EY: KI-Boom lässt 2025 Investitionen in Schweizer Startups stark steigen
Der Boom rund um Künstliche Intelligenz hat die Geldflüsse in der Schweizer Startup-Szene 2025 spürbar verschoben: Laut dem „Startup Barometer Schweiz“ von EY Schweiz stiegen die Investitionen in KI-orientierte Jungfirmen um 206% auf rund 1,1 Milliarden Franken.
Die Zahl der Finanzierungsrunden in diesem Segment kletterte auf 163 nach 112 im Jahr 2024 – ein Plus von 46%. Damit entfiel fast ein Drittel aller Runden auf KI-Startups, gegenüber 22% im Vorjahr. Auch der Gesamtmarkt legte zu.
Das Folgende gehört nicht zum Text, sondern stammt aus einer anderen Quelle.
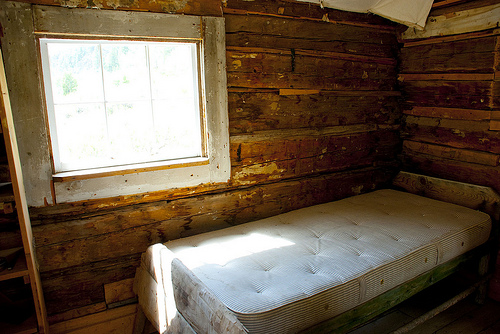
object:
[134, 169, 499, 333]
bed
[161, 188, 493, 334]
mattress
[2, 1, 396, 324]
wall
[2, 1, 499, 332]
cabin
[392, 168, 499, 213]
headboard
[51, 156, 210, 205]
sill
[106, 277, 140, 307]
board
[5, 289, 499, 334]
floor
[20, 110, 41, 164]
paint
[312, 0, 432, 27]
insulation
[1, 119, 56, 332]
shelf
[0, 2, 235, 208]
trim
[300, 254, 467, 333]
box spring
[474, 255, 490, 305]
pole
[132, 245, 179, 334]
cloth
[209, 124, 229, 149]
wood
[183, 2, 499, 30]
ceiling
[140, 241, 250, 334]
footboard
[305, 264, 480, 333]
board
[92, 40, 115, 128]
tree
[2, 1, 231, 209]
frame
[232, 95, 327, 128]
logs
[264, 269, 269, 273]
buttons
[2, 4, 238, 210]
window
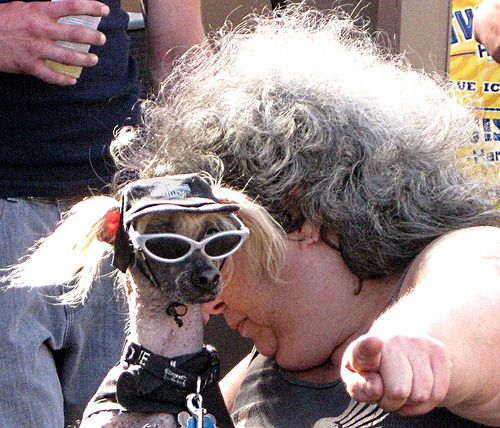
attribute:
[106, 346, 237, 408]
collar — design, black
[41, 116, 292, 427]
dog — wearing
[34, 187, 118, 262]
tail — pony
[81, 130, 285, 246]
hat — dog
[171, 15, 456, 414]
woman — white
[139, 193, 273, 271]
glass — sun, white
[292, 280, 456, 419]
hand — pointing, pointint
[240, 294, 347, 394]
chin — double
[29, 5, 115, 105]
hand — holding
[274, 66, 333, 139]
hair — grey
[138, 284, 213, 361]
strap — chin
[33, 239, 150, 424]
jean — blue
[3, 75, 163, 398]
person — wearing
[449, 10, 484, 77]
sign — yellow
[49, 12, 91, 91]
beer — cup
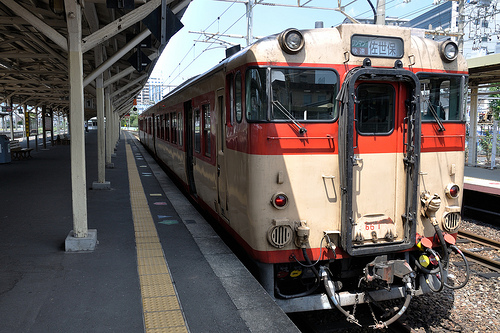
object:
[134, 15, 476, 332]
train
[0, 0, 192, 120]
cover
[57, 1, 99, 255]
supports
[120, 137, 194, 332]
line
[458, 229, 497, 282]
tracks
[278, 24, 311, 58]
lights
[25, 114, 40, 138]
sign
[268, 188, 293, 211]
lights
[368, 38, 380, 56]
letters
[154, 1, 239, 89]
wires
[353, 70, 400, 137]
window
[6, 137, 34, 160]
bench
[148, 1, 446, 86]
sky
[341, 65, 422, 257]
door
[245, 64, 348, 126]
windshield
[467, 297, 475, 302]
rocks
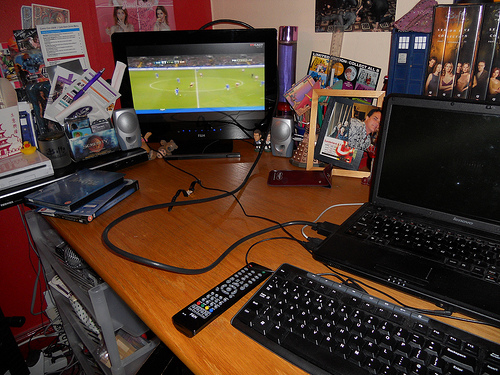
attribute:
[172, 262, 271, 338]
remote — black, long, remote control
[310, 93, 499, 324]
laptop — turned off, black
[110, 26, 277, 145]
monitor — on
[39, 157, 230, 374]
desktop — brown, wooden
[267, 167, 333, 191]
case — dark red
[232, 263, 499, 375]
keyboard — black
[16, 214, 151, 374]
bin — plastic, clear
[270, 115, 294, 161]
speakers — silver, small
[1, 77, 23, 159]
container — open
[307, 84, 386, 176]
frame — wooden, brown, wood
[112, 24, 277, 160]
computer — small, flatscreen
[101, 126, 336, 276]
black cord — long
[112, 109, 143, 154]
speaker — gray, silver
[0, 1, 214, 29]
wall — red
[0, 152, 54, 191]
dvd player — beige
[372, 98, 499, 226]
screen — dark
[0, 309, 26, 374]
chair — metal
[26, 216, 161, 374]
shelving — plastic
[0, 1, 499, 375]
room — cluttered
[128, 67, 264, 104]
field — green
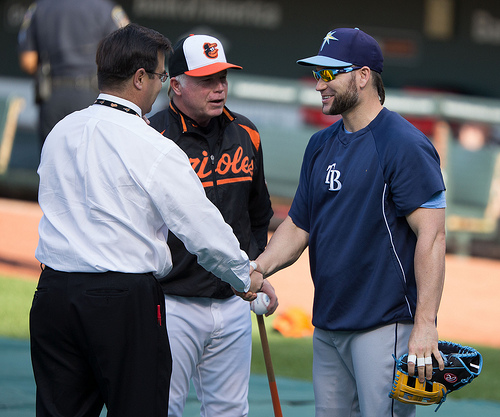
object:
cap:
[167, 34, 243, 76]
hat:
[294, 26, 384, 75]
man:
[29, 23, 281, 416]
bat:
[256, 313, 283, 416]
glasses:
[142, 64, 170, 84]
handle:
[256, 313, 269, 344]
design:
[320, 31, 340, 53]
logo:
[325, 162, 343, 192]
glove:
[388, 339, 483, 412]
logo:
[443, 372, 455, 384]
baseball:
[249, 291, 271, 315]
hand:
[257, 280, 279, 318]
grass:
[0, 272, 500, 405]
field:
[0, 196, 500, 416]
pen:
[155, 303, 161, 328]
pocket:
[84, 286, 126, 296]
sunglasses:
[310, 66, 360, 82]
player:
[233, 26, 446, 416]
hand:
[232, 260, 267, 302]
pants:
[28, 262, 173, 416]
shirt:
[287, 107, 445, 333]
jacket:
[146, 100, 274, 300]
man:
[147, 33, 274, 416]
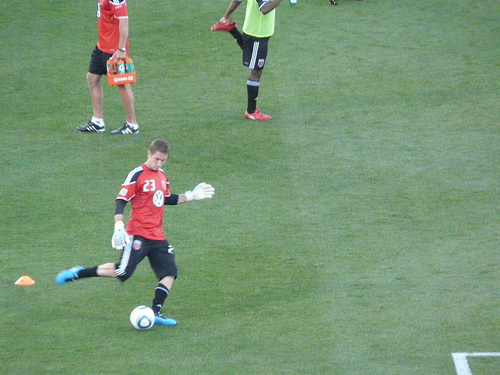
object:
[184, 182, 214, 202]
gloves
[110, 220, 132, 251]
gloves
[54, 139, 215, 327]
man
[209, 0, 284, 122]
man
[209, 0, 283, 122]
man stretching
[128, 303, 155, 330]
ball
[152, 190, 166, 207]
logo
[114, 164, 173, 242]
shirt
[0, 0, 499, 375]
field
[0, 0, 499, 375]
grass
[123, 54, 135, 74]
beverages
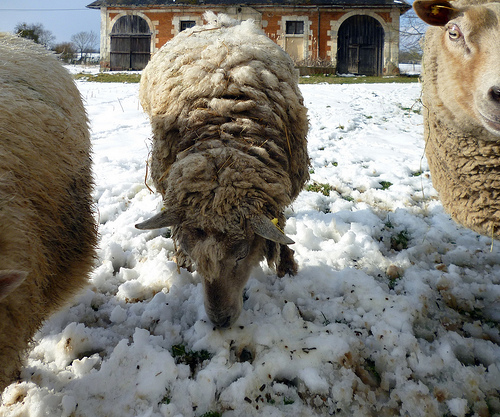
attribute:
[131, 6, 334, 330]
sheep — eating, fuzzy, dirty, beige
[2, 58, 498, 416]
snow — dirty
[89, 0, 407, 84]
building — stone, red, brick, brown, orange, old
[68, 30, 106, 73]
tree — leafless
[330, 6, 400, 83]
doorway — arched, wooden, wood, brown, black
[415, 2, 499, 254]
sheep — looking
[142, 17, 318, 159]
back — wool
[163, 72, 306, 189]
fur — matted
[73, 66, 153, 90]
grass — green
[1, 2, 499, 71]
sky — blue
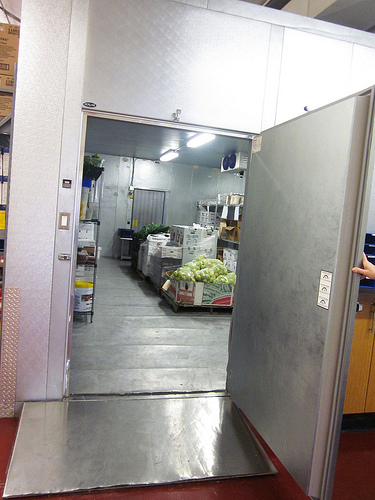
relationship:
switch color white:
[59, 208, 70, 230] [57, 212, 71, 227]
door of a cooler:
[224, 82, 373, 499] [78, 104, 247, 398]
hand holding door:
[350, 252, 373, 282] [224, 82, 373, 499]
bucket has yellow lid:
[74, 278, 95, 314] [75, 278, 96, 288]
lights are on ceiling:
[155, 125, 219, 165] [89, 122, 231, 169]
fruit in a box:
[165, 255, 234, 290] [161, 279, 236, 311]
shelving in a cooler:
[75, 216, 100, 326] [78, 104, 247, 398]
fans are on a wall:
[216, 145, 246, 178] [168, 158, 245, 204]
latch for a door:
[356, 296, 367, 317] [224, 82, 373, 499]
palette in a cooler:
[165, 304, 240, 312] [78, 104, 247, 398]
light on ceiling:
[155, 125, 219, 165] [89, 122, 231, 169]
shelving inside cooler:
[195, 190, 245, 263] [78, 104, 247, 398]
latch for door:
[356, 296, 367, 317] [224, 82, 373, 499]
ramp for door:
[9, 394, 280, 492] [224, 82, 373, 499]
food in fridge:
[165, 255, 234, 290] [78, 104, 247, 398]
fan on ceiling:
[216, 145, 246, 178] [89, 122, 231, 169]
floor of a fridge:
[73, 322, 224, 388] [78, 104, 247, 398]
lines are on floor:
[95, 297, 189, 390] [73, 322, 224, 388]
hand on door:
[350, 252, 373, 282] [224, 82, 373, 499]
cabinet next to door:
[358, 231, 373, 290] [224, 82, 373, 499]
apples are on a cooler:
[165, 255, 234, 290] [78, 104, 247, 398]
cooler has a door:
[78, 104, 247, 398] [224, 82, 373, 499]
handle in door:
[356, 296, 367, 317] [224, 82, 373, 499]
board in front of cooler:
[9, 394, 280, 492] [78, 104, 247, 398]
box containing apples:
[161, 279, 236, 311] [165, 255, 234, 290]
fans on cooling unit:
[216, 145, 246, 178] [23, 10, 373, 468]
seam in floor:
[75, 338, 224, 359] [73, 322, 224, 388]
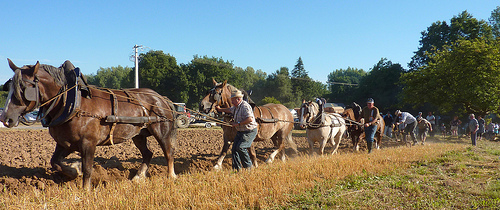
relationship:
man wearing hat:
[215, 90, 259, 173] [229, 90, 246, 100]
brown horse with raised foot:
[0, 57, 182, 192] [48, 142, 77, 181]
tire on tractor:
[174, 112, 190, 127] [171, 102, 191, 127]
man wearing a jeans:
[215, 90, 259, 173] [230, 129, 257, 170]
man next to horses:
[222, 77, 267, 175] [17, 54, 188, 183]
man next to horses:
[222, 77, 267, 175] [204, 71, 300, 170]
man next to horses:
[222, 77, 267, 175] [292, 93, 367, 165]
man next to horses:
[222, 77, 267, 175] [349, 94, 449, 151]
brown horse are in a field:
[0, 57, 182, 192] [6, 115, 493, 208]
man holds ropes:
[215, 90, 259, 173] [93, 79, 250, 134]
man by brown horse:
[215, 90, 259, 173] [0, 57, 182, 192]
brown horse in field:
[0, 57, 182, 192] [1, 127, 498, 208]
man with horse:
[215, 90, 259, 173] [37, 54, 215, 209]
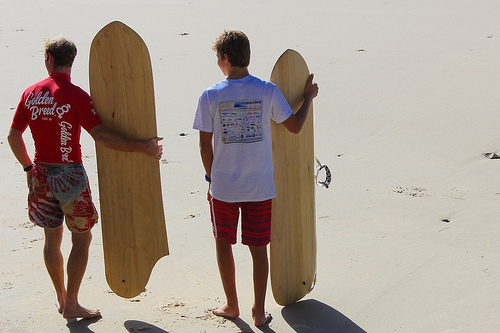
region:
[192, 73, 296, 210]
man wearing a white tshirt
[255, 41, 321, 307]
a wooden makeshift surfboard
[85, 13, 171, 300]
an uneven makeshirt surfboard made of wood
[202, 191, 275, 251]
man wearing red shorts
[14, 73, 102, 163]
man wearing a red shirt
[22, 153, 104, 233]
man wearing red patterned shorts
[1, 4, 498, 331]
sand is very white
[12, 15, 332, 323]
two men standing with their wooden surfboards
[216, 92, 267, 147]
design on man's white tshirt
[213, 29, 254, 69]
man has short brown hair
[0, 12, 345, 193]
two people on the beach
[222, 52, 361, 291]
brown board in man's hand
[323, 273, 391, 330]
shadow on the ground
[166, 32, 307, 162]
white shirt on the person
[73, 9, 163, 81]
front of the board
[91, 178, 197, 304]
back of the board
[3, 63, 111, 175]
red and white shirt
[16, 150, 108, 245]
shorts on the man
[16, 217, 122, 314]
legs of the man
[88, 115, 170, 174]
arm of the man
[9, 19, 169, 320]
A man holding a surfboard.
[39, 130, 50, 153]
Part of a red shirt.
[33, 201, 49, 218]
Part of the man's pants.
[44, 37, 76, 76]
The head of the man.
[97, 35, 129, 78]
Part of the surfboard.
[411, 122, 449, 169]
Part of the sand.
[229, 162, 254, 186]
Part of a white shirt.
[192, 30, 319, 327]
A man holding a surfboard.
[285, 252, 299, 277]
Part of the surfboard.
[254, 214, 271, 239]
Part of the man's pants.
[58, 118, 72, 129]
white letter on shirt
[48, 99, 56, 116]
white letter on shirt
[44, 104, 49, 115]
white letter on shirt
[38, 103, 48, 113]
white letter on shirt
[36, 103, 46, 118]
white letter on shirt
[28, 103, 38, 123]
white letter on shirt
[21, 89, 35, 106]
white letter on shirt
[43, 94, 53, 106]
white letter on shirt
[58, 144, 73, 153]
white letter on shirt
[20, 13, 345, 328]
boys holding wooden surfboards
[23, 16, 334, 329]
boys holding wooden surfboards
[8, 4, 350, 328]
boys holding wooden surfboards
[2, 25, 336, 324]
boys holding wooden surfboards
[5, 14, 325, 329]
boys holding wooden surfboards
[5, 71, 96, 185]
the top is red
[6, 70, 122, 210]
the top is red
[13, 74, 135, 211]
the top is red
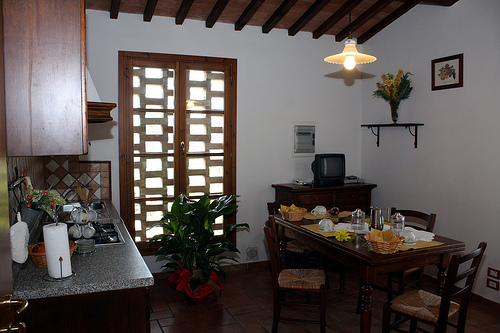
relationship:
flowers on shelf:
[364, 62, 424, 137] [354, 107, 440, 162]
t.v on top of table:
[310, 153, 346, 189] [273, 187, 478, 292]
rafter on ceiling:
[310, 3, 357, 38] [82, 0, 419, 45]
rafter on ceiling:
[261, 2, 293, 36] [82, 0, 419, 45]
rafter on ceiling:
[204, 2, 228, 30] [82, 0, 419, 45]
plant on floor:
[150, 185, 246, 306] [217, 279, 265, 324]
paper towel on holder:
[43, 225, 73, 262] [58, 257, 67, 279]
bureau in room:
[273, 179, 375, 221] [8, 0, 497, 327]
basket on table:
[367, 225, 406, 255] [268, 200, 448, 260]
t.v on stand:
[310, 153, 346, 189] [269, 177, 376, 217]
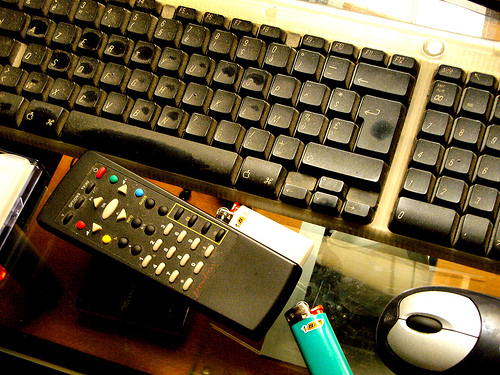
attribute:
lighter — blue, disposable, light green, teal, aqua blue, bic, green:
[281, 298, 360, 375]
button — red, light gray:
[308, 302, 325, 316]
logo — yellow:
[301, 316, 325, 333]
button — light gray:
[397, 287, 485, 340]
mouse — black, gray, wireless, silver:
[372, 278, 499, 375]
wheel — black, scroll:
[404, 311, 444, 334]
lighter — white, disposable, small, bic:
[213, 199, 318, 268]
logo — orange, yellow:
[235, 208, 252, 227]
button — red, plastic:
[228, 199, 242, 211]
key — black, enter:
[351, 87, 408, 163]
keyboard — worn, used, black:
[0, 0, 499, 278]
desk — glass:
[1, 1, 499, 375]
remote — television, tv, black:
[29, 146, 307, 351]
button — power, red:
[90, 163, 109, 186]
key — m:
[261, 99, 299, 136]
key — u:
[181, 51, 217, 89]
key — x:
[46, 74, 84, 112]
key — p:
[262, 72, 305, 108]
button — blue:
[133, 186, 146, 199]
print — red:
[190, 257, 220, 300]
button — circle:
[383, 195, 460, 252]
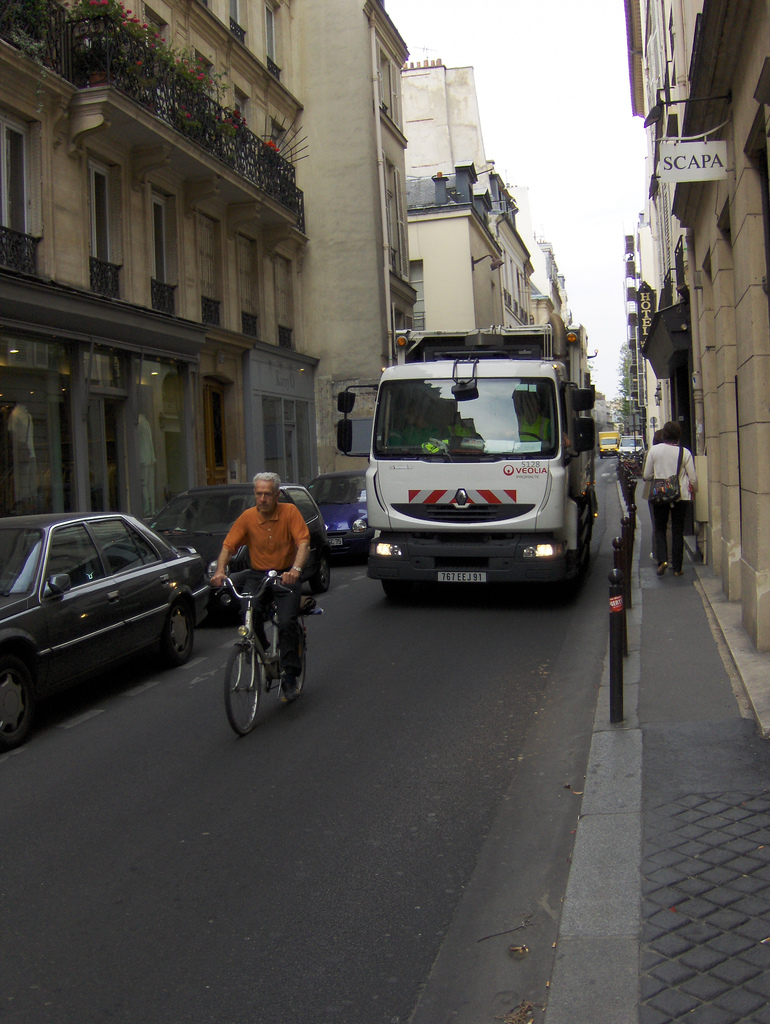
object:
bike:
[198, 551, 325, 737]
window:
[371, 378, 561, 465]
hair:
[252, 473, 280, 497]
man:
[211, 471, 312, 699]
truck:
[336, 323, 595, 603]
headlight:
[368, 539, 402, 559]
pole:
[608, 564, 625, 726]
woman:
[643, 421, 697, 579]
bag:
[647, 446, 684, 504]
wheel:
[223, 638, 262, 737]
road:
[0, 427, 770, 1024]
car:
[0, 510, 205, 757]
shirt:
[211, 504, 309, 589]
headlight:
[521, 540, 562, 560]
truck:
[599, 430, 620, 458]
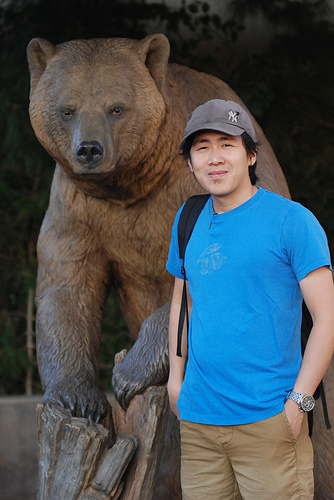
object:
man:
[166, 100, 332, 499]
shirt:
[165, 187, 333, 427]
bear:
[26, 34, 291, 423]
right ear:
[136, 32, 170, 110]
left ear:
[27, 37, 57, 97]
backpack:
[176, 194, 334, 439]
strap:
[174, 193, 210, 359]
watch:
[285, 390, 316, 413]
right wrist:
[287, 389, 307, 413]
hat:
[176, 98, 256, 151]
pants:
[179, 409, 313, 499]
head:
[27, 34, 169, 181]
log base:
[34, 349, 332, 499]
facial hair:
[210, 178, 224, 186]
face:
[189, 133, 247, 195]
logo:
[226, 110, 237, 123]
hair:
[176, 129, 262, 187]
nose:
[74, 138, 104, 169]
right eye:
[108, 106, 126, 119]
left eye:
[60, 105, 73, 119]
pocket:
[275, 411, 296, 448]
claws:
[93, 414, 100, 425]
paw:
[44, 401, 53, 412]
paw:
[123, 390, 132, 408]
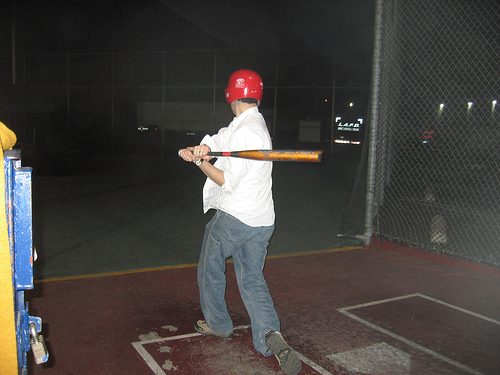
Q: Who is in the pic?
A: A man.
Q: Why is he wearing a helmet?
A: For protection.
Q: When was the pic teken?
A: At night.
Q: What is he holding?
A: A bat.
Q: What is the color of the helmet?
A: Red.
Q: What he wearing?
A: Sneakers.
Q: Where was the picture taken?
A: At a batting cage.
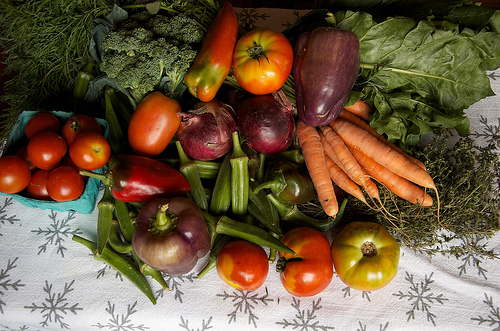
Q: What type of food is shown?
A: Vegetables.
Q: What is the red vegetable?
A: Tomato.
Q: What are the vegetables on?
A: Table cloth.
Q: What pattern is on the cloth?
A: Snowflakes.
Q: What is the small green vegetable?
A: Okra.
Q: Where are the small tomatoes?
A: Cardboard container.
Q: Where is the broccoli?
A: Above the carton.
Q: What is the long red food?
A: Pepper.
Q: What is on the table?
A: Leaves.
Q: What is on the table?
A: Pepper.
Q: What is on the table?
A: Broccoli.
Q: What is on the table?
A: Salad.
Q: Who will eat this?
A: A vegetarian.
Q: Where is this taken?
A: On a table.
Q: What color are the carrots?
A: Orange.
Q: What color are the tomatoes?
A: Red.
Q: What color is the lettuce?
A: Green.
EY zählte 515 Finanzierungsrunden, zwei mehr als 2024.
Das Finanzierungsvolumen wuchs um 44% von 2,3 auf 3,3 Milliarden Franken. „Nach einigen herausfordernden Jahren beobachten wir 2025 eine klare Stabilisierung im Schweizer Startup-Ökosystem. Sowohl die Anzahl der Finanzierungsrunden als auch das investierte Kapital sind wieder gestiegen“, kommentierte Milja Vulin Petrovic, Leiterin Startups und Scaleups bei EY Schweiz.
Wesentlichen Anteil daran hatten laut EY sogenannte Mega-Deals: 2025 wurden fünf Abschlüsse über 100 Millionen Franken verzeichnet, nach nur einem im Jahr 2024. Deren Gesamtvolumen stieg von 158 auf 747 Millionen Franken. Die KI-Deals verteilten sich über mehrere Branchen, doch insgesamt übernahm der Gesundheitssektor die Führung.
Er verzeichnete 2025 laut EY 147 Finanzierungsrunden (2024: 134) und ein Investitionsvolumen von rund 1,5 Milliarden Franken, was einem Marktanteil von 44% entspricht. „Software & Analytics“ folgte mit 924 Millionen Franken und einem Anteil von 28%, Fintech/Insurtech erreichte 9%, Hardware 7%.
Ein Blick auf die zehn grössten Finanzierungsrunden des Jahres zeigt die Dominanz des Gesundheitsbereichs: An der Spitze steht Sanoptis mit 235 Millionen Franken, gefolgt von Windward Bio (173 Millionen), Distalmotion (120 Millionen) und Glycoera (112 Millionen).
Dahinter rangiert General Intuition aus dem Bereich „Software & Analytics“ mit 107 Millionen. Komplettiert werden die Top Ten durch Ecorobotix (84 Millionen), Auterion (84 Millionen), Neural Concept (80 Millionen) sowie die Gesundheits-Startups Nuclidium (79 Millionen) und Rhygaze (74 Millionen).
Für den KI-Bereich weist EY die fünf grössten Abschlüsse gesondert aus: General Intuition mit 107 Millionen Franken führt die Liste an, gefolgt von Neural Concept (80 Millionen), Toloka (62 Millionen), Flexion Robotics (40 Millionen) und Deepjudge (34 Millionen).
Zum Vergleich: Die Investorenvereinigung SECA berichtete Anfang Monat in ihrem Swiss Venture Capital Report von 354 Finanzierungsrunden im vergangenen Jahr; diese Zahl habe etwa dem Vorjahreswert entsprochen. Das Investitionsvolumen bezifferte SECA mit rund 2,9 Milliarden Franken, ein Plus von 23,9% gegenüber dem Vorjahr.
Angesichts der tieferen Anzahl Abschlüsse sind diese Werte ebenfalls vergleichbar.